Because the portfolio generates more cash than it needs to cover its own operating costs, the fund has money left over to distribute to shareholders. In most months, the distribution includes both the dividends collected from the portfolio and something called return of capital — paying shareholders their own money back. This is not a hidden problem; it is disclosed clearly in the fund documents. Return of capital happens when portfolio distributions cannot sustain the target payout because yields have fallen or credit conditions have tightened.
Shareholders need to understand what they are getting. If the fund distributes 10% annually but only 7% comes from dividend income and 3% comes from return of capital, the shareholder is slowly liquidating his position.

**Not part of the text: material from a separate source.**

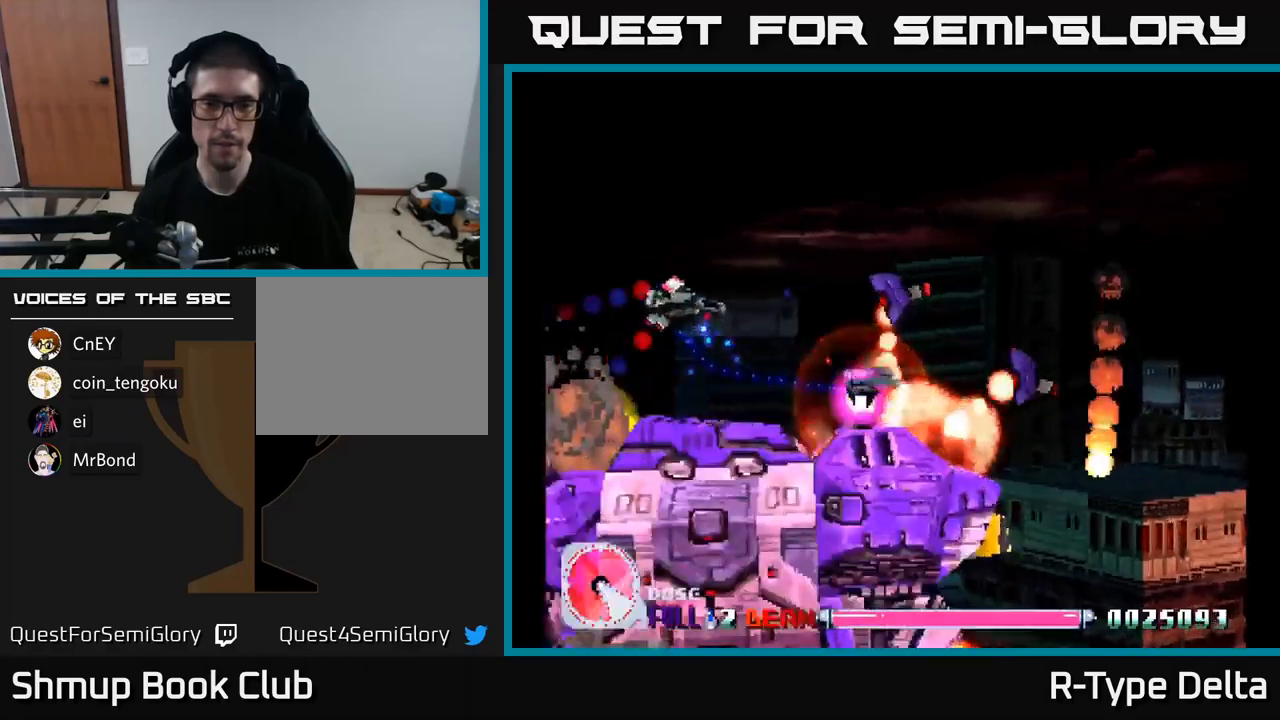
{"buttons": ["X", "DPAD_DOWN"], "right_stick": "center", "events": [[167, "DPAD_UP", "up"], [250, "DPAD_DOWN", "down"], [384, "DPAD_DOWN", "up"], [467, "DPAD_DOWN", "down"], [500, "DPAD_RIGHT", "up"]]}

Over many years, this means the NAV per share (the fund’s book value) declines. The shareholder receives cash but at the expense of erosion of principal.
Interest rates and energy valuations
Energy infrastructure companies are sensitive to interest-rate moves, though not in the way tech stocks are. A pipeline company or utility that pays a 5% dividend is attractive when government bonds pay 2% but less attractive when government bonds pay 6%. As interest rates rise, investors shift their money toward bonds and out of dividend stocks, pushing energy-stock prices down.
This matters for the fund because a falling share price in the companies the fund owns means the fund’s NAV falls too. The fund cannot prevent this — it is a market reality. But the fund’s dividend yield (the distribution divided by the share price) rises when the share price falls, eventually attracting new investors and stabilizing the price.
Leverage as a tool
Like many income-focused closed-end funds, NML can employ leverage — borrowing money at a short-term rate and investing the proceeds in portfolio assets. Leverage works well when the portfolio yield exceeds the borrowing cost. It becomes painful when rates rise or portfolio valuations fall.
In recent years, many leveraged income funds have had to reduce leverage or been forced to do so by falling portfolio values. NML is not immune to this dynamic. Investors holding the fund need to watch whether leverage is being reduced, a potential sign of stress, or maintained, a sign of confidence.
How to research NML
Read the prospectus (SEC CIK 0001562051) and the most recent annual reports. Look at the list of holdings — what energy-infrastructure companies does the fund actually own? Check the distribution breakdown: how much is from dividends and how much is return of capital? Track the fund’s NAV per share over time — is it growing, flat, or shrinking? Watch the premium or discount to NAV, which fluctuates with investor sentiment. Finally, monitor long-term trends in energy demand, regulation, and interest rates, all of which affect the fund’s returns and the sustainability of its distributions.